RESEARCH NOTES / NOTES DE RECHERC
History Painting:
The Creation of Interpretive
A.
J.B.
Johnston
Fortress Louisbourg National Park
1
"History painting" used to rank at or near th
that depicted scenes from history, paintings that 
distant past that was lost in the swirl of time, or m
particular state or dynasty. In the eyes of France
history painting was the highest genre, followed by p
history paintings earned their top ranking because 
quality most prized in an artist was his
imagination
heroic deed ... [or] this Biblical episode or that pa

____

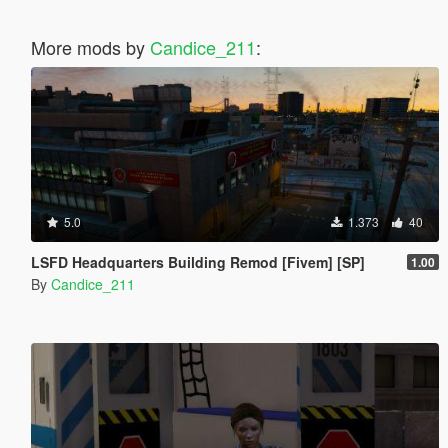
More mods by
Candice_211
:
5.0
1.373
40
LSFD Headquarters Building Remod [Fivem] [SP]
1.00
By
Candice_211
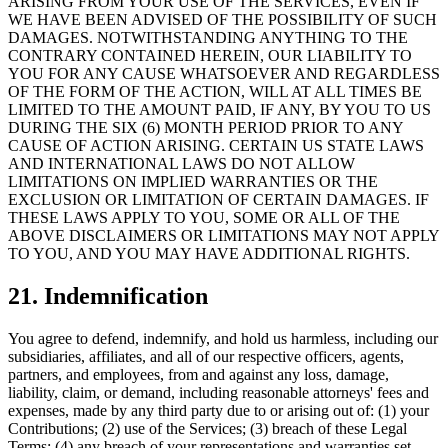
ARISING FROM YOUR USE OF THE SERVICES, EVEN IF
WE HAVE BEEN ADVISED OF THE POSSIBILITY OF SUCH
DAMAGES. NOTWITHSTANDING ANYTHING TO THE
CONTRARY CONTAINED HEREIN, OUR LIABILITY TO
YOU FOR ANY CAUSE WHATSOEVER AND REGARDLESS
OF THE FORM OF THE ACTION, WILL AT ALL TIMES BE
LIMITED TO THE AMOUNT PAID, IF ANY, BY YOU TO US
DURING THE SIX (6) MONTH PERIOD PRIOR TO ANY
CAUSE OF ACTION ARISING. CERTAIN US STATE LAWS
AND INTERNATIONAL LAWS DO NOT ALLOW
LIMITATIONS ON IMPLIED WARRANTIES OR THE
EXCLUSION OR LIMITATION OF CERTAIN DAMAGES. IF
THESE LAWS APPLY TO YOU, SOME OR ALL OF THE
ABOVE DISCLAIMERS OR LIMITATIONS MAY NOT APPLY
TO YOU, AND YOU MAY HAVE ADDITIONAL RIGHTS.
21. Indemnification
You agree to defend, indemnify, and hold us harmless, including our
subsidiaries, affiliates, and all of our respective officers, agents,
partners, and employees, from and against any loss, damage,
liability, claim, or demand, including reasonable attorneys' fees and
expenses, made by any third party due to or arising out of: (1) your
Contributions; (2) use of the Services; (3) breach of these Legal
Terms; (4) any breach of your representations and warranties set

____

Reprenez mot pour mot le passage qui commence par la ligne contenant "ARISING FROM YOUR" et se termine par la ligne contenant "Terms; (4) any", ces deux lignes comprises.

ARISING FROM YOUR USE OF THE SERVICES, EVEN IF
WE HAVE BEEN ADVISED OF THE POSSIBILITY OF SUCH
DAMAGES. NOTWITHSTANDING ANYTHING TO THE
CONTRARY CONTAINED HEREIN, OUR LIABILITY TO
YOU FOR ANY CAUSE WHATSOEVER AND REGARDLESS
OF THE FORM OF THE ACTION, WILL AT ALL TIMES BE
LIMITED TO THE AMOUNT PAID, IF ANY, BY YOU TO US
DURING THE SIX (6) MONTH PERIOD PRIOR TO ANY
CAUSE OF ACTION ARISING. CERTAIN US STATE LAWS
AND INTERNATIONAL LAWS DO NOT ALLOW
LIMITATIONS ON IMPLIED WARRANTIES OR THE
EXCLUSION OR LIMITATION OF CERTAIN DAMAGES. IF
THESE LAWS APPLY TO YOU, SOME OR ALL OF THE
ABOVE DISCLAIMERS OR LIMITATIONS MAY NOT APPLY
TO YOU, AND YOU MAY HAVE ADDITIONAL RIGHTS.
21. Indemnification
You agree to defend, indemnify, and hold us harmless, including our
subsidiaries, affiliates, and all of our respective officers, agents,
partners, and employees, from and against any loss, damage,
liability, claim, or demand, including reasonable attorneys' fees and
expenses, made by any third party due to or arising out of: (1) your
Contributions; (2) use of the Services; (3) breach of these Legal
Terms; (4) any breach of your representations and warranties set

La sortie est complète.